Yesterday many of you were at the Mennonite Country Auction in Ritzville to help raise money for Mennonite Central Committee’s work bearing fruit in God’s vineyards of the world. We also just completed a school kit offering for MCC to help children go to school in other parts of the world. Yet even in “doing good” – that is in bearing fruit – it raises a tension – at least for me – over how eating more food and buying more things helps us be good stewards and bear fruit in God’s reign?  Nevertheless, thanks to all of you who were bearing fruit for Mennonite Central Committee work in the world.  Perhaps we should never be too comfortable or certain about how it cares for God’s vineyard and bears fruit. 

 

Also yesterday afternoon a group of us joined Bill Sutherland for a memorial service to scatter Konnie Landis’ ashes on the Puget Sound near the Mukilteo Lighthouse. As we told stories of Konnie and scattered her ashes, we know that Konnie lived a life cut way too short by cancer after 36 years last June.  We also know that she lived with great

 

SMC sermon – WDNisly – 10/2/05 – p. 4

 

compassion and passion that bore much fruit in such a short life.  This past week I received an email from a young Ugandan man, Mukisa Kenneth, that she and Bill met and sponsored in Uganda a year ago.

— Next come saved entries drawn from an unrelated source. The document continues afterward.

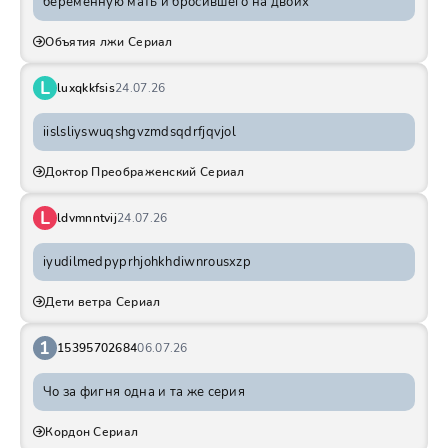
беременную мать и бросившего на двоих
Объятия лжи Сериал
L
luxqkkfsis
24.07.26
iislsliyswuqshgvzmdsqdrfjqvjol
Доктор Преображенский Сериал
L
ldvmnntvij
24.07.26
iyudilmedpyprhjohkhdiwnrousxzp
Дети ветра Сериал
1
15395702684
06.07.26
Чо за фигня одна и та же серия
Кордон Сериал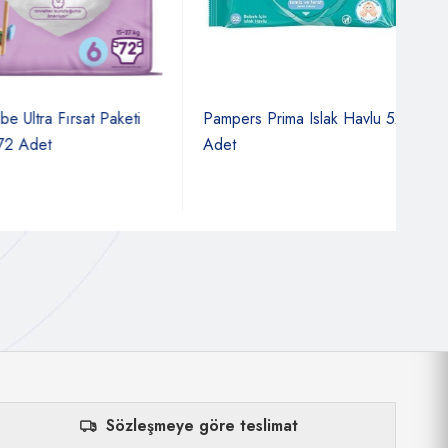
ra Fırsat Paketi
Pampers Prima Islak Havlu 52
Pam
det
Adet
Sözleşmeye göre teslimat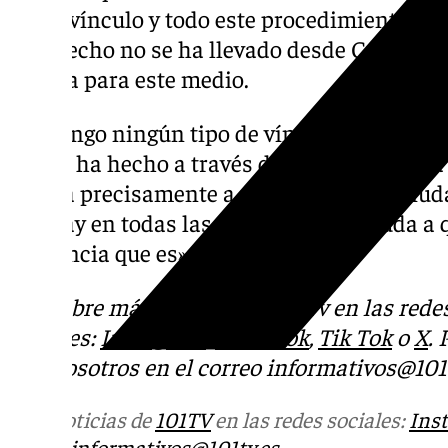
tengo vínculo y todo este procedimiento no 
y de hecho no se ha llevado desde Cultura»
Pineda para este medio.
«No tengo ningún tipo de vínculo directo co
que se ha hecho a través de Promálaga, una
dedica precisamente a promocionar la ciudad
que hay en todas las materias, que ayuda a 
referencia que es», ha sentenciado.
Descubre más noticias de 101Tv en las rede
sociales:
Instagram
,
Facebook
,
Tik Tok
o
X
.
con nosotros en el correo
informativos@101t
Más noticias de
101TV
en las redes sociales:
Ins
correo
informativos@101tv.es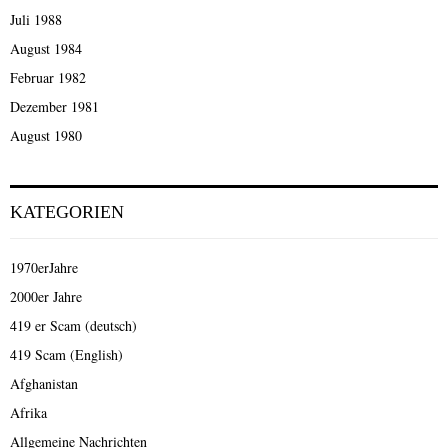
Juli 1988
August 1984
Februar 1982
Dezember 1981
August 1980
KATEGORIEN
1970erJahre
2000er Jahre
419 er Scam (deutsch)
419 Scam (English)
Afghanistan
Afrika
Allgemeine Nachrichten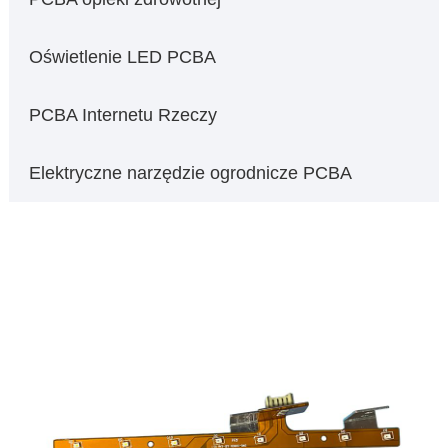
Oświetlenie LED PCBA
PCBA Internetu Rzeczy
Elektryczne narzędzie ogrodnicze PCBA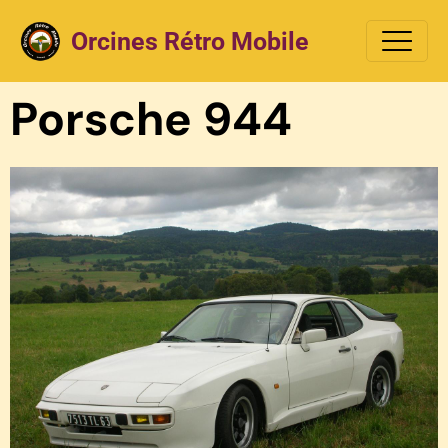
Orcines Rétro Mobile
Porsche 944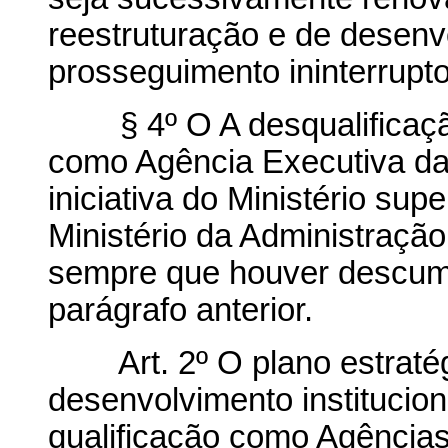
reestruturação e de desenvo
prosseguimento ininterrupto
§ 4º O A desqualificação
como Agência Executiva dar
iniciativa do Ministério su
Ministério da Administraçã
sempre que houver descump
parágrafo anterior.
Art. 2º O plano estratégi
desenvolvimento institucio
qualificação como Agência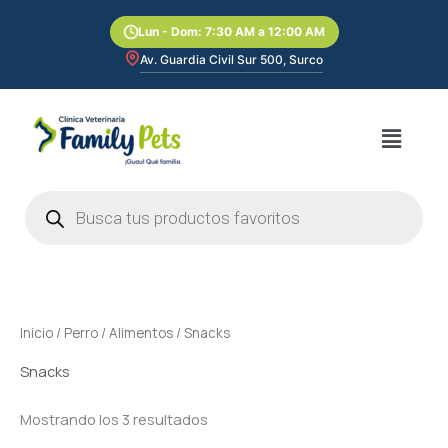
Ir
Lun - Dom: 7:30 AM a 12:00 AM
al
contenido
Av. Guardia Civil Sur 500, Surco
Menú
Búsqueda
de
productos
Inicio
/
Perro
/
Alimentos
/ Snacks
Snacks
Mostrando los 3 resultados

Even in deep sorrow, we thank God that Konnie was a good steward in God’s vineyard who was committed to bearing good fruit of healing rather than shedding blood.  Konnie touched many lives in bearing fruit.

 

Bearing fruit and becoming bread

 

Last Sunday morning at Bethel College Mennonite Church we celebrated World Communion Sunday a week early in keeping with our “Conversation on Communion” for the weekend.  John Rempel preached the sermon on “Eating and Becoming the Body of Christ.”    

 

It is very much like Jesus is telling us in this parable about tending the vineyard so that it bears good fruit.  We care for God’s vineyard so that it bears fruit. And we become the fruit of God’s reign ourselves.

 

In the same way, bread is broken by Jesus as a sign of his body broken for us so that we may eat the bread and become the bread for a broken world rather than adding to the brokenness of the world.  The body of Christ is broken for us so that we may receive it and become the body of Christ.  

 

As we come to the Lord’s Table and celebrate our communion with Jesus, let Peter Riedemann’s words inspire us:

“As the bread is made a loaf by bringing together of many grains, even so we, many human beings, who were scattered and divided, of many minds and purposes are led by faith into one, and have become one plant, one living organism and the body of Christ, cleaving to [Jesus] in one Spirit”

 

Jesus tells us that “the kingdom of God will be…..given to a people that produces the fruit of [God’s reign]” (Matthew 21:43).